Примечательно, что Толстой не возвращается к этому событию, не дает ему моральной оценки, тем более не судит Пьера. Что за этим? Согласие с правом жизни уходить с дороги, когда смерть всесильна? Смирение перед неизбежным? Отсутствие у Толстого ответа?
Так же происходит и в случае княжны Марьи. Вот ее переживание по поводу мелькнувшего желания смерти отца: «…она думала о невозвратимости смерти и о той своей душевной мерзости, которой она не знала до сих пор и которая выказалась во время болезни ее отца. Она хотела, но не смела молиться, не смела в том душевном состоянии, в котором она находилась, обращаться к богу»[553]
.Ежеминутное и потому ставшее привычным сосуществование жизни и смерти — возможная разгадка и «безразличия» Пьера к умирающему Каратаеву, и «душевной мерзости» княжны Марьи — подтверждается Толстым в другом месте романа; когда Пьер, объезжая поле завтрашнего сражения под Бородино, поражается тому, что солдаты «не думают», не «задумываются» над тем, что их ждет возможная смерть, что они зачем-то думают «о чем-нибудь другом, кроме смерти».
Впрочем, кроме мысли о сосуществовании жизни и смерти как разгадки безразличия живого к неживому у Толстого есть размышления о смерти как беспощадном математическом знаменателе — «беспощадном дневном свете», уничтожающем ложные образы жизни — «волшебного фонаря». Эти мысли приходят в голову князю Андрею накануне рокового для него сражения. «… Мысли самые простые, ясные и потому страшные мысли не оставляли его в покое. …Вся жизнь представилась ему волшебным фонарем, в который он долго смотрел сквозь стекло и при искусственном освещении.

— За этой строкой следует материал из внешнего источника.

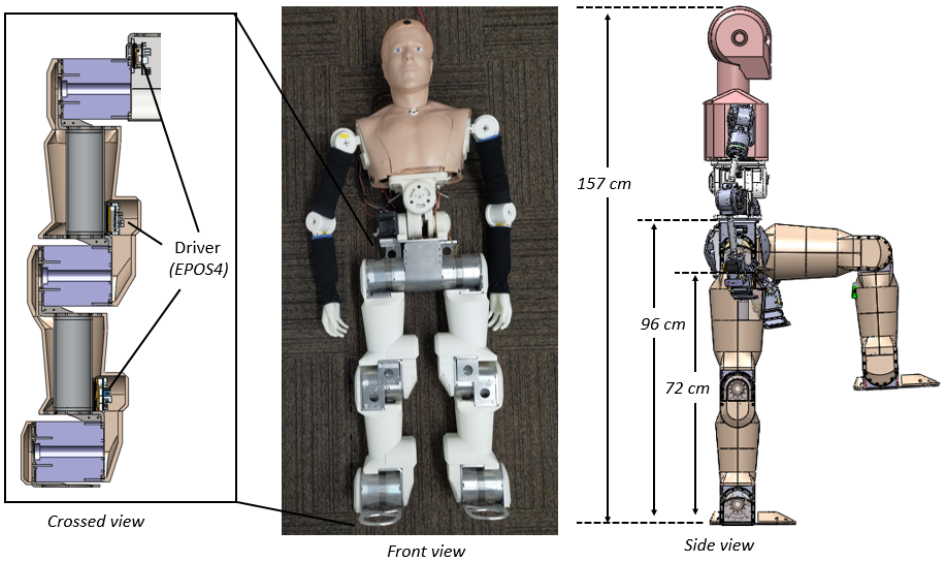
Figure 3. Configuration of improved robot patient with active joints in lower limbs.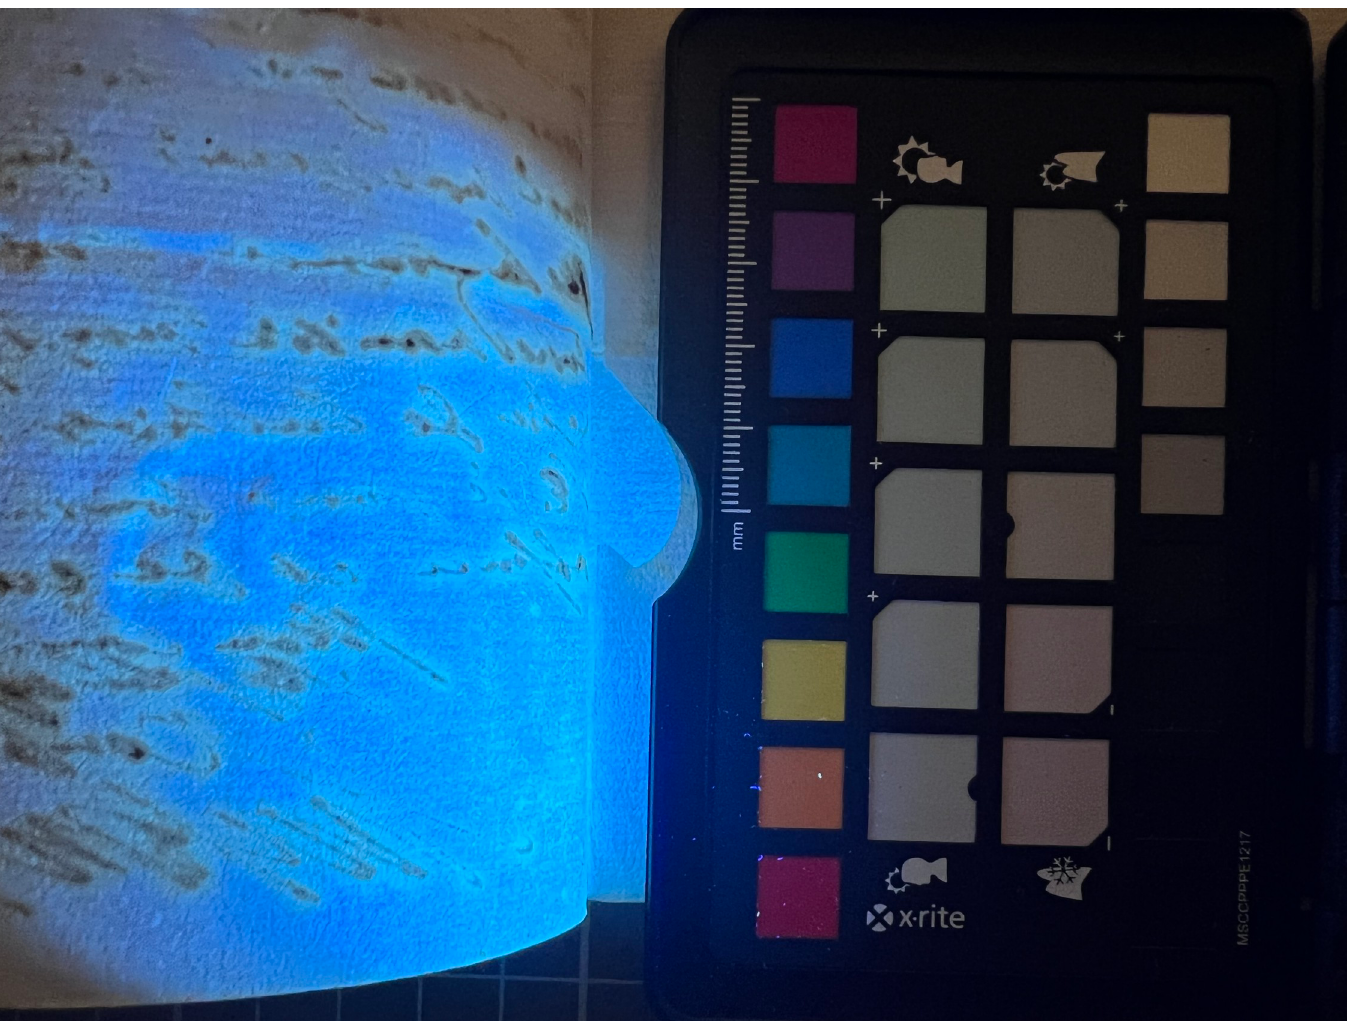
Fig 6. Fluorescence. Yellow fluorescence on the verso of corroding ink when viewed under UV light. This particular document from volume K 400 of the Azzolino collection.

Теперь он увидал вдруг, без стекла, при ярком дневном свете, эти дурно намалеванные картины. …Эти грубо намалеванные фигуры, которые представлялись чем-то прекрасным и таинственным. Слава, общественное благо, любовь к женщине, самое отечество — как велики казались мне эти картины, какого глубокого смысла казались они исполненными! И все это так просто, грубо и бедно при холодном белом свете того утра, которое, я чувствую, поднимается для меня. …А завтра меня убьет — и не француз даже, а свой, как вчера разрядил солдат ружье около моего уха, и придут французы, возьмут меня за ноги и за голову и швырнут в яму, чтоб я не вонял им под носом, и сложатся новые условия жизни, которые будут также привычны для других, и я не буду знать про них, и меня не будет»[554]
.Но и этому толкованию смерти Толстой находит противоположное толкование, живо воспроизводящееся в сцене действий солдат-артиллеристов на кургане, который во время Бородинского сражения посещает Пьер. Важнейшая особенность, объясняющая небрежение солдат смертью, состоит в том, что люди эти живут и действуют как единый организм, проникнутый, как выражается Толстой в другом месте, «теплым патриотизмом». При этом обнаруживается удивительная закономерность: чем более проявляет себя смерть, унося одного за другим защитников, тем веселее и оживленнее они себя ведут: «Пьер замечал, как после каждого попавшего ядра, после каждой потери все более и более разгоралось общее оживление. …Он весь был поглощен в созерцание того, все более и более разгорающегося огня, который точно так же (он чувствовал) разгорается и в его душе»[555]
. В этой борьбе жизни со смертью обнаруживается одна важная особенность, характеризующая живое. Оказывается, сила «огня жизни» напрямую не зависит от количества людей, несущих в себе этот огонь. Напротив, чем меньше остается живых, тем сильнее разгорается огонь. То есть тем выше, вправе мы заключить, ответственность каждого отдельного человека за свое верное поведение в близости смерти, ибо каждый может оказаться последним, в ком огонь жизни проявляет себя.